We observe, also, in looking at a picture, the curious phenomenon that, whatever position we may take toward it, it always appears projected, but in aspects which are varied not only in respect to the absolute position of its constituent parts, but also in respect to their mutual relations with one another, to such an extent that from an extremely unfavorable position it appears distorted.

Whenever an artist can not produce the perspective effects he desires in a picture drawn with absolute correctness, he does not hesitate to exaggerate the perspective if he thinks he can thereby enforce a better conception of his design. lie represents distant objects on a smaller scale than strict accuracy demands, and causes us, by unconsciously taking account of the reduction, to see them farther off than we otherwise would do; and he knows how to call our imagination to his help in other ways.

Although the application of perspective devices is usually enough for the purpose, the projection of the design is heightened to a considerable degree, facilitated and brought nearer the appearance of reality by the introduction of effects of light and shade. This also is borrowed from Nature. The shading may, indeed, sometimes define and fix the effect which mere perception fails to convey positively. A square with two diagonals drawn across it may mean simply that, or it may be intended to represent a pyramid. If proper shading is added, the figure is made to mean a pyramid unmistakably.

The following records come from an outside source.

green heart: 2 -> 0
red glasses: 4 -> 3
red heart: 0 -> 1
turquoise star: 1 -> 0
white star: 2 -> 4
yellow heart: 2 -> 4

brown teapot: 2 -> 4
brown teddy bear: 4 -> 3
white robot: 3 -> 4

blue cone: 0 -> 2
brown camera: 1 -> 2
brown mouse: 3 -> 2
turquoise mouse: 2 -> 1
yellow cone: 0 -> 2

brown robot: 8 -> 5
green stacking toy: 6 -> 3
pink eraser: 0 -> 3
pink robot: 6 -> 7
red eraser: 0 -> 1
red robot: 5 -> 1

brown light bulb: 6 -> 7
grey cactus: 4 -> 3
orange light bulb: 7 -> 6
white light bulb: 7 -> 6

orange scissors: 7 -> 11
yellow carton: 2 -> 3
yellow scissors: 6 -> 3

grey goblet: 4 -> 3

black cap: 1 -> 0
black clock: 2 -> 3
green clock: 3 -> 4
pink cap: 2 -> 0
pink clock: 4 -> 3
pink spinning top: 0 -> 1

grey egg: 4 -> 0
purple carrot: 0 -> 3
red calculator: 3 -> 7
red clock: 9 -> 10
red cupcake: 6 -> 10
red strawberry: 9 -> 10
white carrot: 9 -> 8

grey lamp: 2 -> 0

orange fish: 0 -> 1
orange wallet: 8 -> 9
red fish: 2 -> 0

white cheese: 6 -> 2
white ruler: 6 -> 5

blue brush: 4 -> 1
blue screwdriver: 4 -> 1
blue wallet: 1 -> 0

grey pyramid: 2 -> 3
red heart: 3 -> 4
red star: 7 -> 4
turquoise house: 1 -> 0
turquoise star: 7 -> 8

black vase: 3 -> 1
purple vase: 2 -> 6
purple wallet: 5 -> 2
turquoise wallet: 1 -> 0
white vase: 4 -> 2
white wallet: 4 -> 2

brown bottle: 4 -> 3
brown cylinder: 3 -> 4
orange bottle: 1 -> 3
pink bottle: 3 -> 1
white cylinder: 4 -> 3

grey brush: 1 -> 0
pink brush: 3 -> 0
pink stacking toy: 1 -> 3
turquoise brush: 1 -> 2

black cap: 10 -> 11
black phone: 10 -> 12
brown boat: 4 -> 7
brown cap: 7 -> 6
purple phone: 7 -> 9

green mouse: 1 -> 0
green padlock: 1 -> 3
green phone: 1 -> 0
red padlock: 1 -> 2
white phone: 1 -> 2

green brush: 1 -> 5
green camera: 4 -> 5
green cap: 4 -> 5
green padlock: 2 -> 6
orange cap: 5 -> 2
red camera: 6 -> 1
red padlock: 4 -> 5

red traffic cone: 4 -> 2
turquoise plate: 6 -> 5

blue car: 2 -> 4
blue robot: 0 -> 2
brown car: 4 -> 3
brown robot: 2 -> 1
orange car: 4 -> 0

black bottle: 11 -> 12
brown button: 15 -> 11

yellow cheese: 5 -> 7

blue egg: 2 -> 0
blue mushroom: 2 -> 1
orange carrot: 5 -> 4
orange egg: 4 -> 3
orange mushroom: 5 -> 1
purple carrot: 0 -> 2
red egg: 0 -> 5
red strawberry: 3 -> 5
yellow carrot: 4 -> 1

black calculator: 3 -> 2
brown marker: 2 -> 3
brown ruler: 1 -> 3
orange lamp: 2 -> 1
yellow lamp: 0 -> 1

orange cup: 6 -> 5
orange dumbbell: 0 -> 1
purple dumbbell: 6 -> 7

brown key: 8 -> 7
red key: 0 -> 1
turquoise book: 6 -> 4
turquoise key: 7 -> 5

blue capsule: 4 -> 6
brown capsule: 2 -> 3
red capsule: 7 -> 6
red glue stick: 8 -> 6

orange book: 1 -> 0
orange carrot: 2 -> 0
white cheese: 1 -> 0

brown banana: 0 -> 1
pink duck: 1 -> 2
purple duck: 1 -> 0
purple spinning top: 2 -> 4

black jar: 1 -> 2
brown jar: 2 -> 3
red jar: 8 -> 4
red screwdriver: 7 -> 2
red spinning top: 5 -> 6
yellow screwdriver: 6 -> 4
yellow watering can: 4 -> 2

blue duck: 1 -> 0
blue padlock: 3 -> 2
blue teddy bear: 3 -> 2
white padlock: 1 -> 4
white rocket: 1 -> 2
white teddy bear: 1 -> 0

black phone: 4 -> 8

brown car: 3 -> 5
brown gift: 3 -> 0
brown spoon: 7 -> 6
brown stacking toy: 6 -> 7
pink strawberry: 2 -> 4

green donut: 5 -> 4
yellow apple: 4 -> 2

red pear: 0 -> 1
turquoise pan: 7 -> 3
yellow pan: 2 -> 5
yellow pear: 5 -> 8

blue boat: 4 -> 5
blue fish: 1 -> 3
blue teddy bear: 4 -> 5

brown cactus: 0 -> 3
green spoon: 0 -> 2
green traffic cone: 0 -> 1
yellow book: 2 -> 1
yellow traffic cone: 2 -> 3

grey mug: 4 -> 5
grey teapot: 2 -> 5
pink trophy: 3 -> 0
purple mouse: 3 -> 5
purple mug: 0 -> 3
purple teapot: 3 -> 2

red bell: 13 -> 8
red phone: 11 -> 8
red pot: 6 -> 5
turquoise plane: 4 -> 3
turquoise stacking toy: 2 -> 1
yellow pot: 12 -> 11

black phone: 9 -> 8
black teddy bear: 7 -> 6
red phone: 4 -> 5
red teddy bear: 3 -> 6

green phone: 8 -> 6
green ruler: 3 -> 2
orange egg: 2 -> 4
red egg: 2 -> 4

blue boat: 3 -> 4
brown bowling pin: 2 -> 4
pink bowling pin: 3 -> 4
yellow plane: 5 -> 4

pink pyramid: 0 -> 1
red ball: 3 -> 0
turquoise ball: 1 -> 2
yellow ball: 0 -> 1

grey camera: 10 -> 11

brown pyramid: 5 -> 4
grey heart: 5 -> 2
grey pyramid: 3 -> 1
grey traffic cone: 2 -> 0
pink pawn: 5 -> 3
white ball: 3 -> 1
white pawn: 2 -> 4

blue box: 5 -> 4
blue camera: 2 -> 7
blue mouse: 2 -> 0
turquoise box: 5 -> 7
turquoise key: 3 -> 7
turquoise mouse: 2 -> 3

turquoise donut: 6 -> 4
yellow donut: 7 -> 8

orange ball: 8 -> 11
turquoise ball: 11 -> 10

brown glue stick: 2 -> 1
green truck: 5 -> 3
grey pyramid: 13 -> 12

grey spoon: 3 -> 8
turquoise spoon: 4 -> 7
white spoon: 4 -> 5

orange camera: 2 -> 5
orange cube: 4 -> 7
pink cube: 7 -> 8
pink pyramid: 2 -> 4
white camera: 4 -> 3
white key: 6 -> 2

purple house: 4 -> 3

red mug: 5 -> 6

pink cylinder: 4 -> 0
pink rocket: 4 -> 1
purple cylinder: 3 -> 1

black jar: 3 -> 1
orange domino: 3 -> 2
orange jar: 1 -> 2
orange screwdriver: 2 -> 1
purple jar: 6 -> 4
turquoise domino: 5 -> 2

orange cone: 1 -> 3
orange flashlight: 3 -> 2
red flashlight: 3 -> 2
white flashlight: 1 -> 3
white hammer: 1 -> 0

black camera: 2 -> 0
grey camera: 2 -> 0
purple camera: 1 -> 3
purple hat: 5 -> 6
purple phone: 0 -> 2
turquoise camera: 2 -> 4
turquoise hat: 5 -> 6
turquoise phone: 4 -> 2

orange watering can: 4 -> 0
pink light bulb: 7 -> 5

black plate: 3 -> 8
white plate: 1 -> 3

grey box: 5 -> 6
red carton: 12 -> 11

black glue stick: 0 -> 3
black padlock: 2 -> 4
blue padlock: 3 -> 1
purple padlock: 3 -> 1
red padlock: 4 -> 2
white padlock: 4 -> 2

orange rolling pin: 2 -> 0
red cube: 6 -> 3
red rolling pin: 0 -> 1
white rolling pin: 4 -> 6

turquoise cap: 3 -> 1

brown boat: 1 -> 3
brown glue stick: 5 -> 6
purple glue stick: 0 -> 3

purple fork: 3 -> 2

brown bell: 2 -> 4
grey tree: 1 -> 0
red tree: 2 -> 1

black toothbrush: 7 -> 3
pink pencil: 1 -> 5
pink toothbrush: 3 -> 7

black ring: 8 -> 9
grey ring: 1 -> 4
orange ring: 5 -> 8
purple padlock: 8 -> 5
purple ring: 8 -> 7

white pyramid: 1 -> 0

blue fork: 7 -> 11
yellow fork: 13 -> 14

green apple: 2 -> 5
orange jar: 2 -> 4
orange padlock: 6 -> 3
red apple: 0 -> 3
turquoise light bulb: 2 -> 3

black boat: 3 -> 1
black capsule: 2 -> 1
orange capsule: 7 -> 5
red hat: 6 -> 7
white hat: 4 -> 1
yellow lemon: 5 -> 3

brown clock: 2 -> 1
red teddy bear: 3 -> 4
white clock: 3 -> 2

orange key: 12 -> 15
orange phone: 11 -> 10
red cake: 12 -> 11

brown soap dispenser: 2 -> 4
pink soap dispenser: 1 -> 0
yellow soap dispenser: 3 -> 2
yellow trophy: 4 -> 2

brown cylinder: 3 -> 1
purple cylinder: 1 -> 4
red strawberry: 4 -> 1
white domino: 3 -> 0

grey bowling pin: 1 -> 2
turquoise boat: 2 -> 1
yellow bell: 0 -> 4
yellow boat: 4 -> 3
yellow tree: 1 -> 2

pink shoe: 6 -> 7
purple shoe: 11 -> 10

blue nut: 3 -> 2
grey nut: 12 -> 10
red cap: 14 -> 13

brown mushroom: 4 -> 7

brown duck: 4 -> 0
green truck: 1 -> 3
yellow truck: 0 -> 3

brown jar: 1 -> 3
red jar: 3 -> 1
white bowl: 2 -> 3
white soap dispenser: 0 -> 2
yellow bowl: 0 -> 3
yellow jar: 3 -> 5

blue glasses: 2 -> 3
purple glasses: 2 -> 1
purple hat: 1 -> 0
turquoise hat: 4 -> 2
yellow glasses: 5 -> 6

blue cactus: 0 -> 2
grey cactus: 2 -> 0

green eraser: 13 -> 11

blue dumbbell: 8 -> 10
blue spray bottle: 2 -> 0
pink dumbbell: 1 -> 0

If we assume that the light is evenly diffused through any space, then, other conditions being equal, those things in the space which are nearer to us will be clearer in appearance in a proportion determined by the rule that the intensity of light diminishes as the square of the distance increases. A point twice as far from the eye as another appears four times as obscure. This normal diminution of intensity is augmented by the darkening which objects undergo in consequence of the interposition of strata of air, or by the effect of "air-perspective," as it is called, in distinction from linear perspective. The painter must take both of these phenomena into account. By the application of a suitable coloring, the effect of air-perspective may be produced in so striking a degree that objects may, by means of it, be made to appear wonderfully remote. This effect, also, is dependent upon our unconscious application of knowledge we have gained from previous experience.